Bir veri kümesinden alıntılar ->

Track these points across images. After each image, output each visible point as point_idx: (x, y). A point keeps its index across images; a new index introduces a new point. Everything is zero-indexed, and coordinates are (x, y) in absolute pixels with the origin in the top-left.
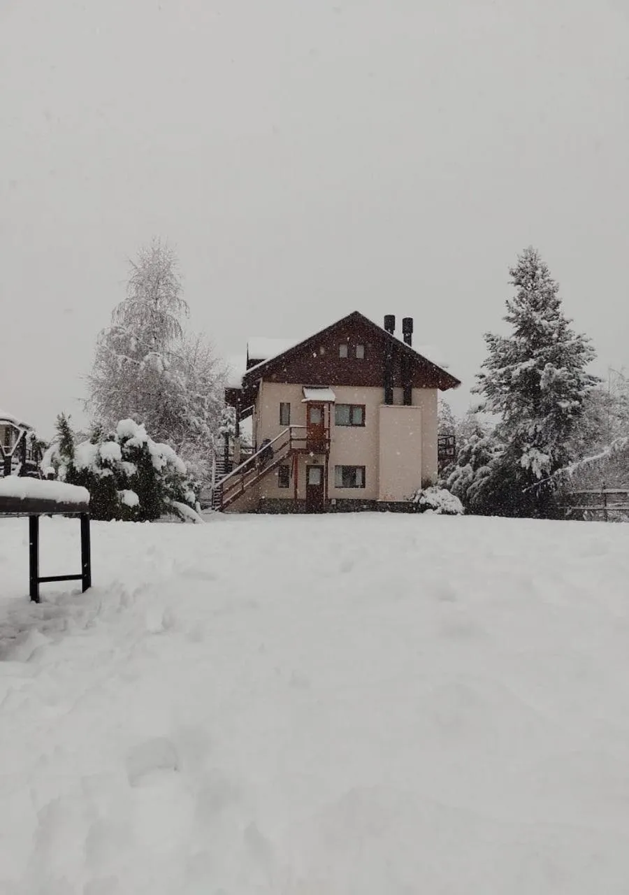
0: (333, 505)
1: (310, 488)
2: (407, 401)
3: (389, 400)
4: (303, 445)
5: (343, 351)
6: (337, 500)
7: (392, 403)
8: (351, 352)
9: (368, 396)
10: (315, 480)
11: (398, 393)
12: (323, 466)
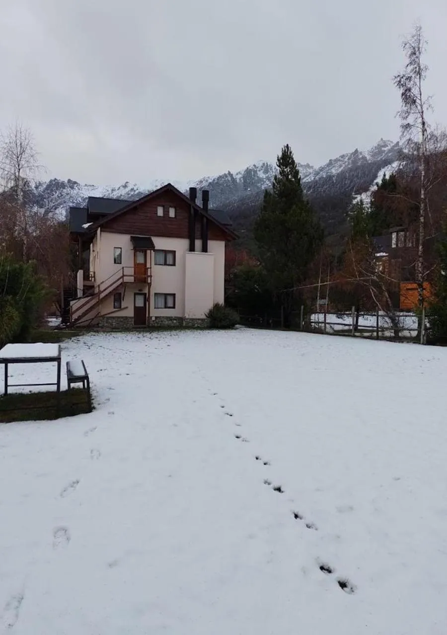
0: (153, 321)
1: (137, 309)
2: (205, 249)
3: (192, 249)
4: (132, 279)
5: (160, 212)
6: (156, 317)
7: (194, 251)
8: (166, 212)
9: (178, 245)
10: (140, 303)
11: (198, 243)
12: (146, 294)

Çalışma maddesi -> Kayıtların başından başlayıp "4: (303, 445)" içeren satırda biten satırları, iki uç da dahil, hiç değiştirmeden yazın. Resimleri yanıta almayın.

Çözülmüş alıştırma ->
Track these points across images. After each image, output each visible point as point_idx: (x, y). A point keeps its index across images; a new index introduces a new point. Everything is zero-indexed, and coordinates are (x, y) in absolute pixels with the origin in the top-left.
0: (333, 505)
1: (310, 488)
2: (407, 401)
3: (389, 400)
4: (303, 445)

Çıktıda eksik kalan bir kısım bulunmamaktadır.